Within the last month I've replaced everything on the drivebelt except the A/C and crankshaft pulleys. I've replaced the tensioner and pulley, alternator and pulley, idler pulley, water pump and pulley, the power steering pump and pulley, and the belt itself.
After everything I've read and talked to the auto parts store guys, my fan clutch is fine.
Now it doesn't squeal when I'm making a turn, it squeals a little in idle, and when I accelerate.
If I spray the insides of the bolts for the pulleys with WD-40 the squeal sometimes goes away, depending on the pulleys I spray, my guess here is that the WD-40 is getting to belt and making it stop squealing.
The squealer could be coming from a driven component bearing-alty, PS pump-etc
February, 19, 2012 AT 7:57 PM
How can I tell which one? I figured it was coming from one of them, just don't know which.
February, 19, 2012 AT 8:00 PM
Remove the belt and check each pully for roughness as you turn it
February, 19, 2012 AT 9:03 PM
First of all remove the belt, wash and scrub all of the pulleys, then install a new, clean belt. Serpentine belts must never have any type of lubricant or belt dressing applied. The squeal comes from the belt walking sideways across a pulley as it goes around it. That is always due to a pulley that is tipped or turned in relation to the belt. Oil can quiet that by making it easier for the belt to slip. Belt dressing can quiet it by making the belt stick and flex with the pulley, ... Until the belt gets plugged with road dirt and dust, then the noise will get worse. Even if you find and correct the cause of the squeal, there's no point in continuing if a contaminated belt is not replaced.
To verify it's a belt squeal and not a pulley bearing, you can use water dribbled lightly on the smooth back side of the belt while the engine is running, but nothing else. You can also buy a new belt from the dealer's parts department with the letter "Q" in the beginning of the part number. Remember "Q" for "quiet".
If water changes the noise, sight down the belt to see that it's in line where it goes around every pulley. Look for one where you can see the edge of the belt peeking out a little beyond where it goes around all the other pulleys. That is rarely going to be on a solid pulley such as the alternator or power steering pump. If those pulleys are not straight, you're going to have worn bearings in that unit and lots of noise too. The exception would be if one of them is not mounted properly. See my sad drawing below. I tried different ways to draw an explanation showing pulley misalignment, and this is the least difficult version to understand. 1/16" of misalignment is plenty to cause a squeal. The old V-belts could easily tolerate a lot more.

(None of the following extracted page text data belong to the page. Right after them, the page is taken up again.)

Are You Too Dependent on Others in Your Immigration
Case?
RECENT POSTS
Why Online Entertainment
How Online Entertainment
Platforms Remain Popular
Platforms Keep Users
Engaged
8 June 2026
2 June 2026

The main culprit is the spring-loaded tensioner pulley, which you replaced already, because wear can take place in its pivot. You also have to check for rust, scale, or other debris that got stuck behind its mounting surface. That will prevent it from sitting squarely on its mounting surface.
Once a belt squeals, it seems it will always squeal until it is replaced, but that has been my experience based typically on old belts that are already worn. When I've had a new belt squeal, I searched for the cause and fixed it right away. I suspect the continued squealing of older belts is due to the smooth back side getting burnished to a glossy finish that can't grab onto a pulley.
Don't overlook the crankshaft pulley. I don't know which engine you have, but if it has a stamped steel pulley bolted to the hub of the vibration damper, that will not be the problem. If the pulley is part of the cast iron outer ring, it is fairly common today on all car brands for it to break loose from the hub. The gel layer in between lets go from the stress of the belt tension on it. The auto parts stores have huge catalogs showing nothing but replacement vibration dampers for almost every car and engine size.